VII.4.2. Le rire conjoint et le rire collectif

Dans la communication, il n’y a pas seulement le rire solitaire, mais aussi le rire conjoint ou le rire collectif qui manifeste avec une fonction interactionnelle bien différente du précédent. Dans l’enseignement / apprentissage du FLE en classe, le rire collectif peut créer une ambiance agréable et légère pour faciliter le déroulement des activités didactiques, il peut aussi simplifier la relation interpersonnelle entre l’enseignant et les apprenants. En résumé, le rire collectif constitue un élément interactionnel pour l’animation d’une classe de langue.

  1. Comme fonction interactionnelle, le rire collectif peut rendre la classe animée et créer une ambiance harmonieuse.

C’est un extrait du corpus EFp issu de la fin de la classe. Les apprenants sont fatigués dans leur apprentissage comme leur professeur dans son enseignement. Ils ne veulent pas continuer l’apprentissage de mots nouveaux, alors que l’enseignante veut poursuivre son plan d’enseignement. Le problème est de concentrer l’attention des apprenants au plan d’enseignement, selon le contrat didactique, dans une situation où l’animation de classe paraît très importante pour finir le travail du jour. En 271, elle montre donc intentionnellement une fausse indication d’objet en langue gestuelle, pour attendre une réponse négative et provoquer le rire de toute la classe en 272. Cet acte humoristique anime ses activités didactiques d’une part et chasse la fatigue des apprenants d’autre part. L’humour peut entraîner un rire collectif et aussi assurer la qualité du travail d’enseignement / apprentissage en classe.

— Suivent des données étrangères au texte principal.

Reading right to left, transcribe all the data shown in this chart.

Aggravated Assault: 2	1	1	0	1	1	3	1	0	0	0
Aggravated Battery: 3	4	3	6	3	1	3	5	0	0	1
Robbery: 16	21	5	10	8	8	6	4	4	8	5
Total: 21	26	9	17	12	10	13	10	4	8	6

  1. Comme fonction interactionnelle, le rire collectif peut marquer un accord commun dans la discussion. Dans l’enseignement du FLE, l’enseignant organise toutes sortes de discussions auxquelles participent les apprenants et à travers lesquelles s’améliorent les compétences linguistiques et communicatives des apprenants. Généralement, on exprime dans la discussion, le désaccord par le tumulte et l’accord par le rire collectif.

Ce discours de l’apprenant en 46 est argumentatif, qu’est-ce qui est le plus important, y compris pour une vieille dame dans cette situation : la réputation ou la vie ? Il trouve que si la réputation est importante, la vie l’est plus encore (je crois que si / si tu meurs comment tu / tu / comment tu as la repu / la réputation encore). Le premier rire de la classe manifeste l’accord partagé par tous les apprenants. Et le deuxième rire est né d’une interruption rapide du discours, car les autres trouvent son argumentation intéressante et raisonnable. Nous croyons que le vrai rire est spontané et chargé d’une fonction interactionnelle.

  1. 3) Nous remarquons que le rire conjoint, comme fonction interactionnelle, est manifestation de politesse et de gentillesse dans la conversation. Il réduit la distance dans la relation interpersonnelle, surtout dans la conversation entre inconnus.

Dans les tours de parole 30 et 31, nous rencontrons deux formules de politesse accompagnées de rire conjoint, l’une est un remerciement, l’autre est la réaction au remerciement. Le rire en 30 marque tacitement l’infériorité relationnelle : je suis apprenant, je ne parle pas bien, mais vous m’écoutez avec patience. Par contre, le rire en 31 est expression de la supériorité relationnelle d’une part et de la gentillesse, de la patience de l’enseignant d’autre part. Les rires en deux tours de parole assurent le déroulement de leurs échanges verbaux et simplifient aussi leur relation interpersonnelle : enseignant vs apprenants.

D. Boissat a signalé, dans l’analyse des interactions didactiques, la récurrence inattendue de facteurs vocaux tel que le rire dont l’interprétation reste problématique dans un cadre institutionnel. En activités didactiques, nous pouvons considérer, les rires comme des signes communicatifs qui se chargent naturellement d’une fonction interactionnelle : dans les moments difficiles, le rire rend l’interaction moins menaçante et les enjeux de la communication moins pesants. Toujours dans ce contexte, il exprime la reconnaissance d’une infraction aux règles linguistiques ou communicatives et l’attente de la correction. C’est pour cela que nous devons accorder une grande attention aux rires institutionnellement spécifiques dans l’analyse des interactions des activités didactiques.

Au sujet de l’animation en classe de langue, nous avons interactionnellement beaucoup de points à développer, parce que c’est une activité didactiquement compliquée. L’animation de classe dépend de problèmes d’organisation du temps, d’organisation des rôles et d’organisation du savoir. Dans cette partie, nous avons étudié comment l’enseignant remplit sa fonction de meneur de jeu dans l’interaction didactique.